La lección de las experiencias previas es que el populismo florece en ambientes donde se han debilitado las antiguas fuentes de identidad –por ejemplo, la clase o la nación–. En países ricos, este debilitamiento ha ocurrido como resultado de la globalización cultural y la migración masiva; en naciones emergentes, los papeles sociales y valores tradicionales están sucumbiendo a la urbanización rápida y al surgimiento de una nueva clase media empleada en el sector industrial o en el de servicios.
En los países latinoamericanos que han experimentado un rápido crecimiento económico en los últimos veinte años, los individuos informan a los encuestadores que viven mucho mejor que sus padres y que esperan que sus hijos vivan mejor aún. Sin embargo, muchas de estas personas dicen sentirse solas y abusadas, piensan que su sociedad es injusta, desconfían cada vez más de sus vecinos, y afirman estar desilusionadas con la democracia. Son estos votantes los que constituyen la base potencial de los movimientos populistas masivos.
Esto nos conduce al otro factor clave que sustenta el apoyo al populismo: el declive en la legitimidad de las élites políticas. Es imposible comprender el ascenso de Trump sin recurrir a la popular percepción (sea o no correcta) de que muchos políticos estadounidenses están en el bolsillo de banqueros codiciosos. Es probable que en Italia el Movimiento 5 Estrellas no hubiera adquirido tanta fuerza si los electores no hubieran creído que la clase política tradicional de su país se había enriquecido de modo sistemático a costa de fondos públicos.
Y, evidentemente, el populismo latinoamericano es incomprensible sin la corrupción de muchos integrantes de la elite política. El mega escándalo brasileño de los sobornos pagados por empresas de construcción, que se extiende a casi todos los países de la región, es el último capítulo de una larga y dolorosa historia.

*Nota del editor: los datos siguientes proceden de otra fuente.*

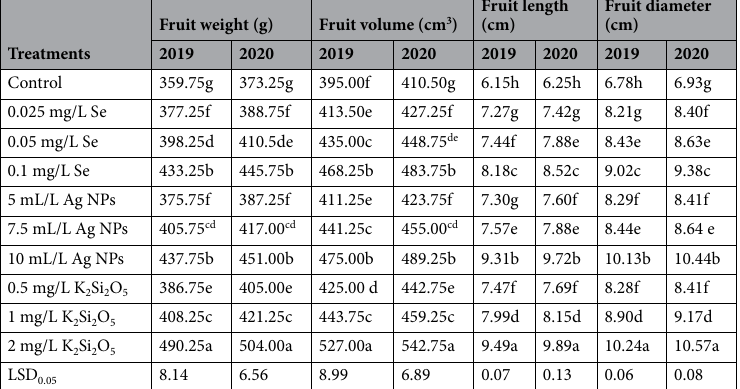
Table 5. Influence of the foliar spraying of Se, Ag NPS and K 2 Si 2 O 5 on weight, volume, length, and diameter of “Succary” pomegranate fruit during 2019 and 2020 seasons. Means not sharing the same letter(s) within each column are significantly different according to LSD at 0.05 level of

Nada de esto va a cambiar con la recuperación económica global. Lo que se necesita es liderazgo político –para ayudar a la gente a entender los cambios por los que está pasando– como también reformas que construyan murallas chinas creíbles entre el dinero y la política, y empleen la tecnología para intensificar la rendición de cuentas por parte de la democracia y para facilitar la participación ciudadana. Los banqueros centrales –esos ingenieros vestidos de gris, impulsores del repunte económico– han cumplido su labor. Ahora, los políticos deben cumplir la suya.